Embedded Content

The embedded content of a document is content that is not processed by the normal file filter rules. For example, an XML file might have HTML content embedded inside a CDATA section. You can set options to convert embedded content into tags in the output document, and can also specify these tags as being translatable or non-translatable.

Embedded content page

The options to process embedded content apply to the following file types:

Enable embedded content processing
Select to enable processing of embedded content.

Document structure information

This defines which content is embedded content.

Tag definition rules

These specify how to treat the embedded content defined in Document structure information box.
Start Tag Expression (Placeholder)
This is a regular expression that identifies embedded content, and converts each occurrence to a placeholder tag. For example, to convert all HTML <br> (line break) tags to placeholder tags, enter <br.*?>
Start Tag Expression and End Tag Expression (Tag Pair)
These are regular expressions that identify embedded content by start and end tags. The start and end tags may enclose some content or none.

The processor will try to match the tag pair before tries to match each tag expression. That is, it looks for any section of text that starts with the Start Tag expression and ends with the End Tag expression before it tries to match individual start and end tags.

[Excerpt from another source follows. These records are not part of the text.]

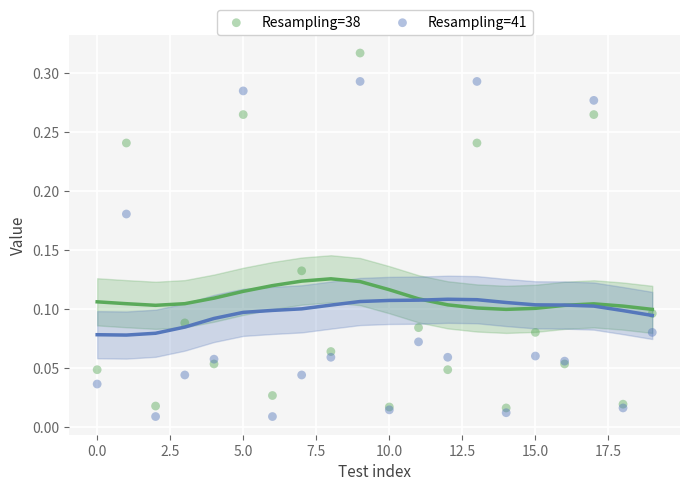

Which series contains the lowest Y value?

Resampling=41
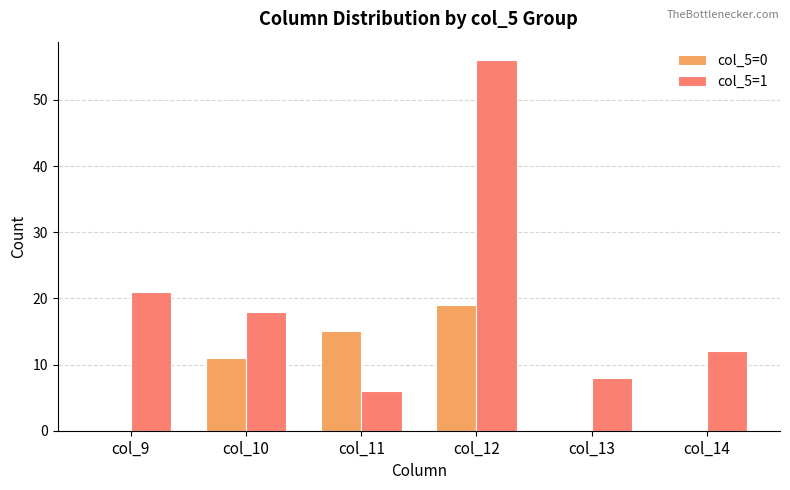

At which label is col_5=1 closest to 31?

col_9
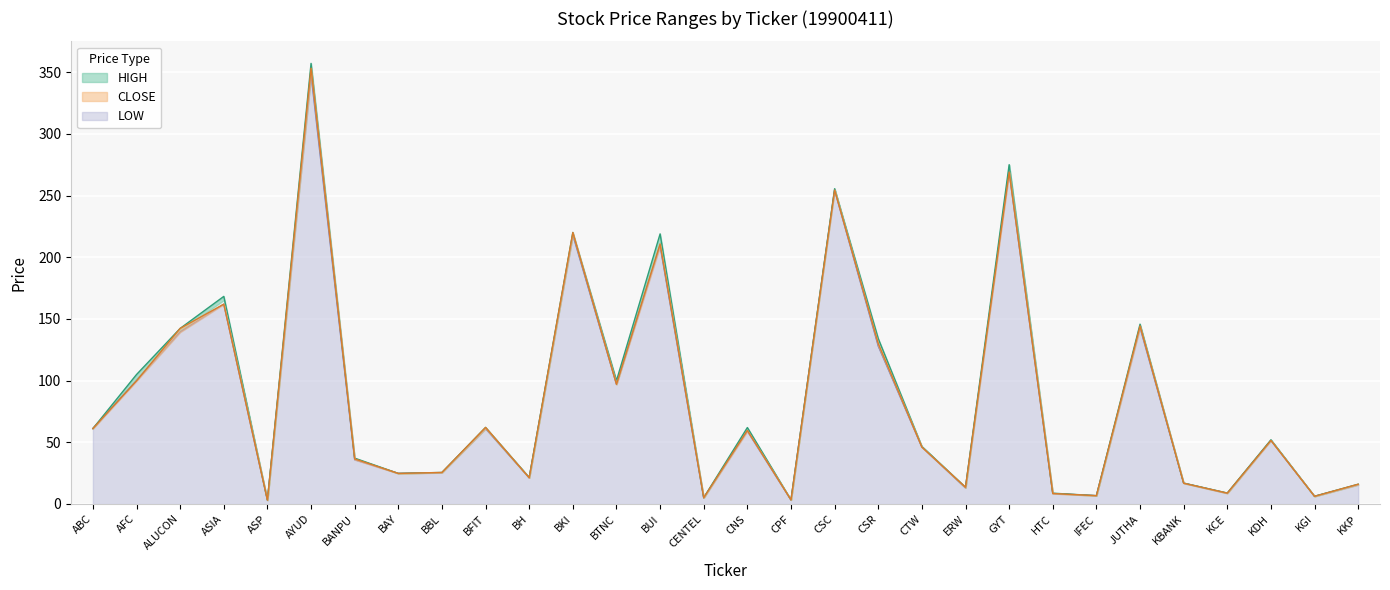

What is the label of the 26th point from the right?

ASP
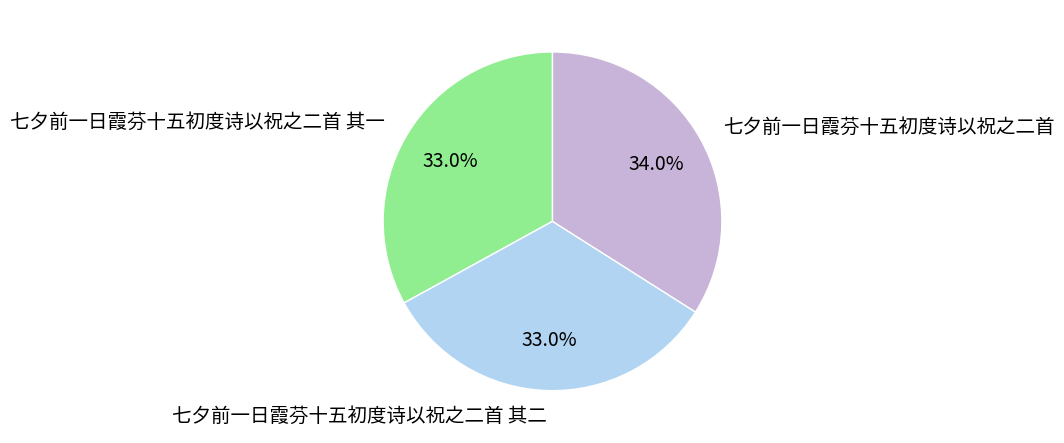

What percentage is the 七夕前一日霞芬十五初度诗以祝之二首 其一 slice, to the nearest percent?

33%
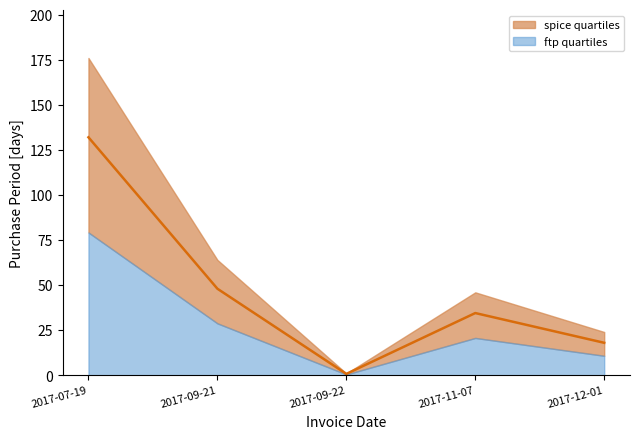

Reading left to right, list all the values displayed in this chart.

132.0	48.0	0.8	34.5	18.0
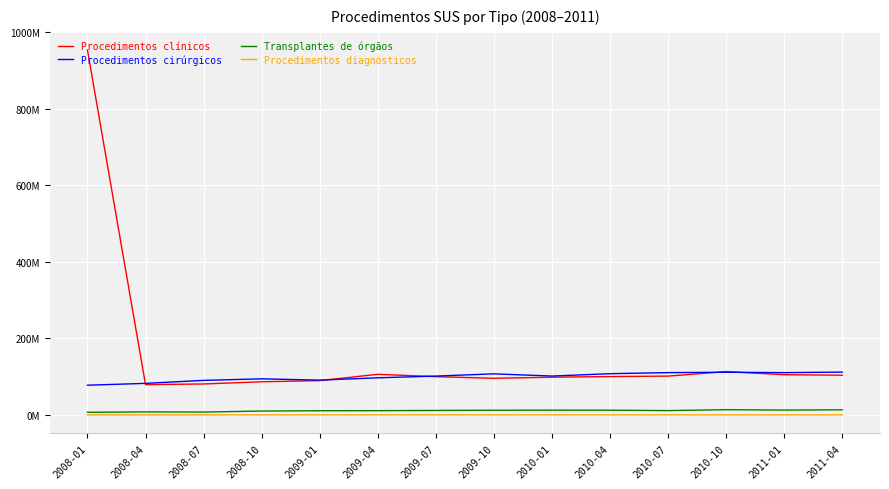

Where is Procedimentos diagnósticos nearest to the value 370497?

2010-04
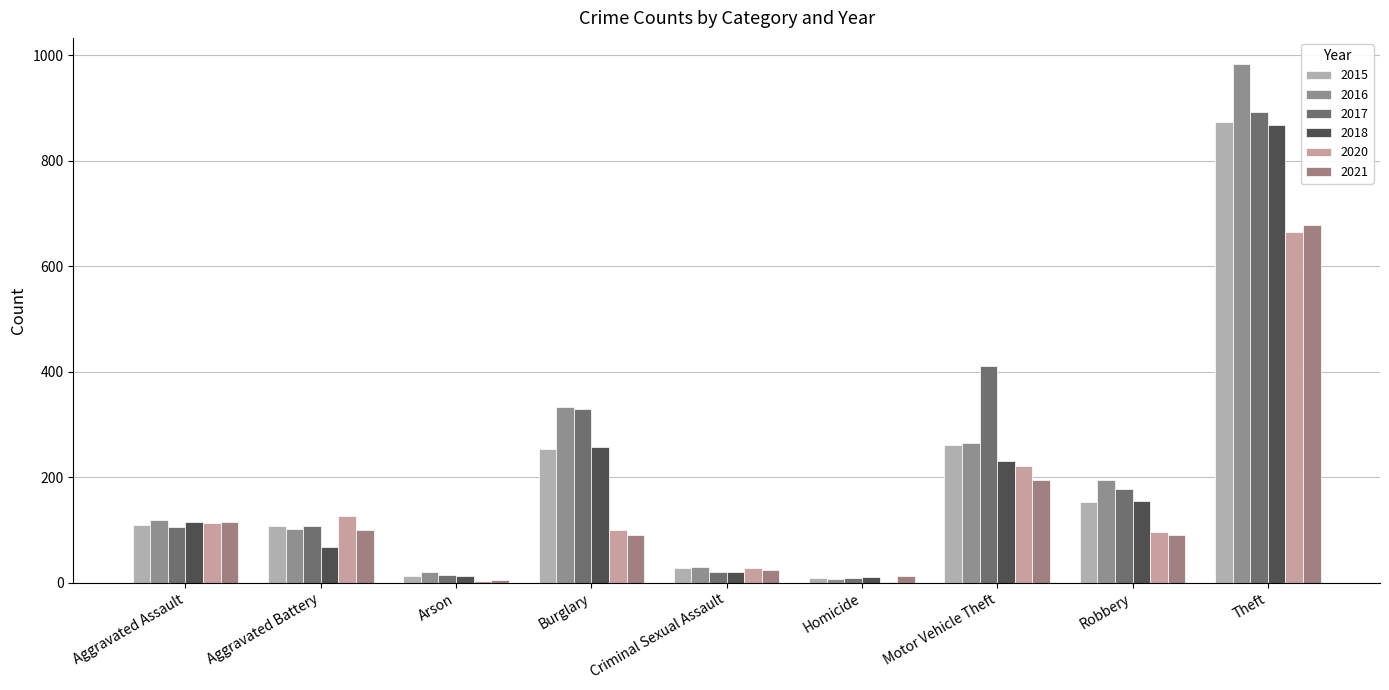

Are the bars grouped side by side (vs. stacked)?

Yes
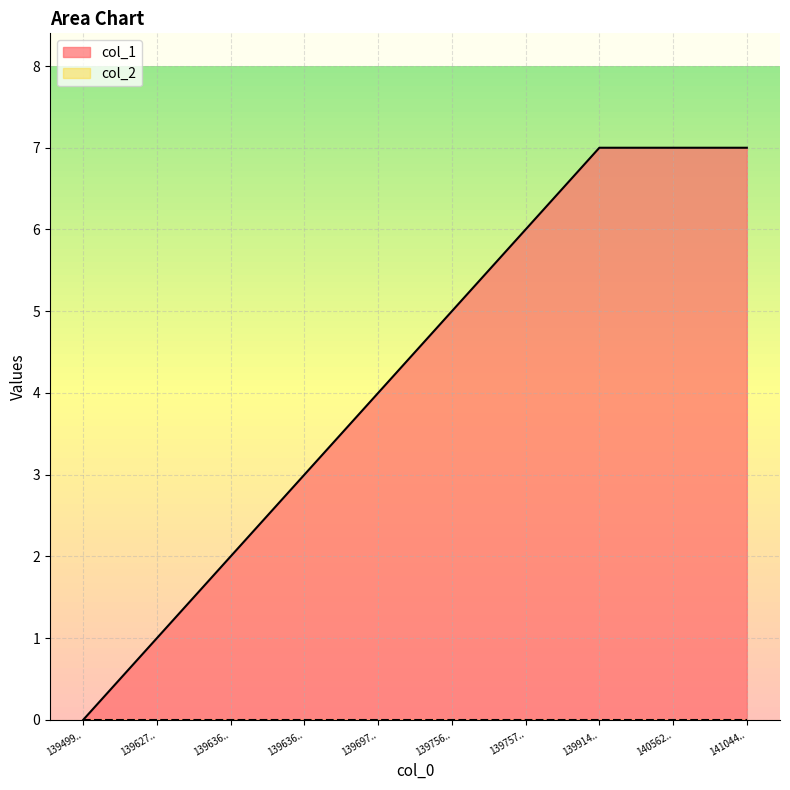

Rank the categories by value from highest to lowest.

139914.., 140562.., 141044.., 139757.., 139756.., 139697.., 139636.., 139636.., 139627.., 139499..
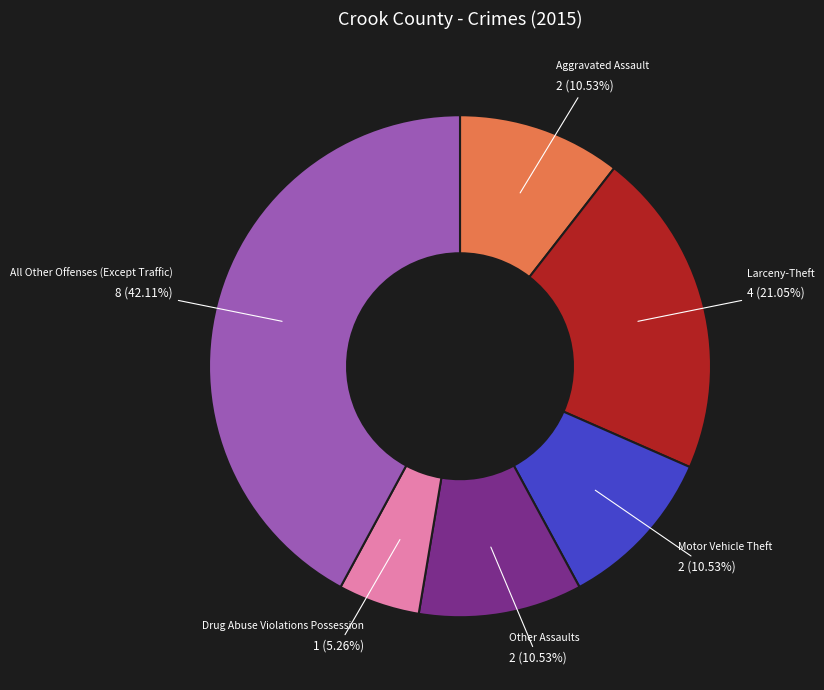

Is there a majority slice in this chart?

No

For example, to identify all HTML <tr>...</tr> (table row) tag pairs, enter:
  • Start Tag: <tr.*?>
  • End Tag: </tr>
Tag Type
Choose between the following:
  • Placeholder—Converts embedded content to standalone (placeholder) tags.
  • Tag Pair—Identifies tag pairs (a start tag and an end tag) in the embedded content.
Translate

Not translatable means that the content between the tag pairs is displayed to the translator as locked content.

Text within tag pairs can be translatable or non-translatable. Placeholder tags are Not translatable.

Advanced Settings

The Advanced Settings specify how tags are displayed.

Inside text the tag acts as a word end
This option changes the behavior of cursor placement in the Editor window.

When selected, the editor treats the tag as a word for the purposes of navigation. For example, in the editor, pressing Ctrl+Left Arrow will move the cursor to the beginning of the tag and Ctrl+Right Arrow will move the cursor to the end of the tag.

Text lines can be wrapped after the tag
Selecting this option indicates that a line break after this tag does not indicate the end of a segment. For example:

Gather ye rosebuds while ye may,<br>

Old Time is still a-flying: <br>

And this same flower that smiles to-day <br>

To-morrow will be dying.

Tags represent formatting only and can be hidden in the editor
When this option is selected, text is formatted correctly and the standard formatting tags (for example, bold, italic, and font type) are not displayed.

Selecting this option does not mean that the tag is always hidden; the user can change the editor settings to force the tag to be displayed.

Tags represent the text
Placeholder (standalone) tags only.

A tag can have a text equivalent. For example, the entity tag &quot; has the text equivalent ".

Segmentation Hint
A segmentation hint is a property of a tag that helps the software to segment the file better when converting the file to a translatable format: whether to position the tag within a segment or outside of the segment, or to force a segmentation break. Choose one of the following options:
  • Include—If selected, the tag is displayed in the editor, even if it has no associated text. You would rarely select this option.
  • Include with text—If selected, when the tag has associated text, the tag is displayed in the editor. Example: the tag specifies a footnote marker. Where this is the case, the translator needs the ability to move the marker to another word in the same sentence, so the tag should be included with the text.
  • Exclude—If selected, the software will, where possible, use the tag or tag pair to segment the text. For example, if <p>...</p> or <br> tags are marked Exclude, then if an XML document includes embedded HTML code, the software will use the HTML tags <p>...</p> and <br> to segment the document. This segmentation is in addition to the segmentation that is already applied to the embedding XML code.
  • May exclude, Undefined—These two are effectively the same. The editor determines whether the tag is part of the text.